Degradante
Saben que estamos localizables desde el televisor, porque a las siete de la mañana muchos podemos desayunarnos con las noticias; nos esperan a eso de las tres de la tarde, porque es la hora de comer de más de la mitad de los potenciales telespectadores; y, finalmente, no tienen ninguna duda de que entre las nueve y las diez de la noche cazan al resto. Los noticiarios de las cadenas televisivas están ubicados en horas estratégicas, como casi todo lo demás.Por eso no hay inocencia en el obsesivo pase de escenas escabrosas, muchas veces arrojadas en la apertura sin previo aviso, o con la meliflua advertencia, pronunciada a media voz, como quien no quiere la cosa, de que las imágenes que van a ofrecerse son duras, pueden herir la sensibilidad del televidente, o, simplemente, son desagradables. Pero no se privan de abusar de nosotros, teleadictos sociales sin esperanza de redención. Abren con ejecuciones de gente en directo cazadas al vuelo y repartidas por reporteros de éxito, seguramente a cambio de un buen precio en la subasta del morbo informativo que se adueña cada día del salón comedor de gente confiada.
Ayer fue en Italia donde, cazadas en la red, se emitieron aterradoras fotos y vídeos de abusos, torturas y sevicias sexuales a menores. Otro día fue la cámara que no pudo evitar que el actor se ahogase en la tromba de agua; más allá, el directo de una muerte a tiros de padre e hijo. Cada día se renueva la enloquecida competición entre medios audiovisuales para ver quién consigue lo peor, lo más fuerte, lo más repugnante o lo más exclusivo dentro de esa cloaca de la apología criminal que parece tener la venta asegurada, y a la audiencia esclavizada.
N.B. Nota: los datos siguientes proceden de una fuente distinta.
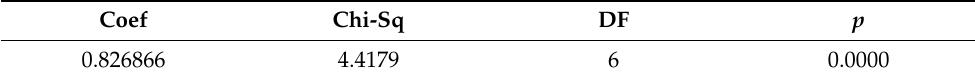
Table 2. Summary results of the Delphi method to determine and weigh the selection criteria. Level of Weighting (Ci) Criteria Description Agreement (Cc) Level of complexity to interpret Understandability 0.93 0.172 the component’s visual output. Processing speed of data Quickness 0.80 0.079 samples. Level of coverage of the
Semejante abuso no parece deberse a pretensión pedagógica alguna, porque se le flanquea con programas especiales donde el regodeo con la miseria humana para obtener emociones fuertes es la tónica. Hubo, hace tiempo, un conato de debate público sobre la conveniencia de dar cumplida cuenta de los detalles que rodeaban a los asesinatos terroristas; y se impuso la tesis de no hurtar ninguna de sus horrorosas imágenes para así coadyuvar a la necesaria movilización ciudadana en su contra, a la implicación del todo social, para responder adecuadamente a la tentación de aislar esos hechos como si se tratase de un pleito lejano, un peaje inevitable imposible de erradicar.
Puede admitirse, pues, que determinadas imágenes, o el tratamiento específico de aquellas tengan un sentido educativo, disuasor o de denuncia, sea cual sea el contenido de las mismas, pero la sistemática recurrencia a cuerpos calcinados por catástrofes, gente asesinada, cadáveres de ahogados comidos parcialmente por los peces, tiros a bocajarro, palizas salvajes tomadas en vídeos que nunca pudieron impedir las muertes ni lo intentaron, rostros desfigurados, tumbas colectivas, niños desnutridos, fallecimientos en directo, etc., etc., esgrimidos como paradigma de la información lleva a la sospecha de que lo verdaderamente importante para esa manera de hacer las cosas es la relativización moral de los hechos en beneficio del impacto y de la adicción que este tipo de mensaje brutal pueda crear.
Resulta indecente, y denunciable que no exista una convención legal obligatoria que nos evite esa indiscriminada ocupación del espacio informativo por brutalidades servidas a la carta (quien sabe si algún día provocadas directamente por quien las capta y vende); y, degradante la impunidad con que se reproduce.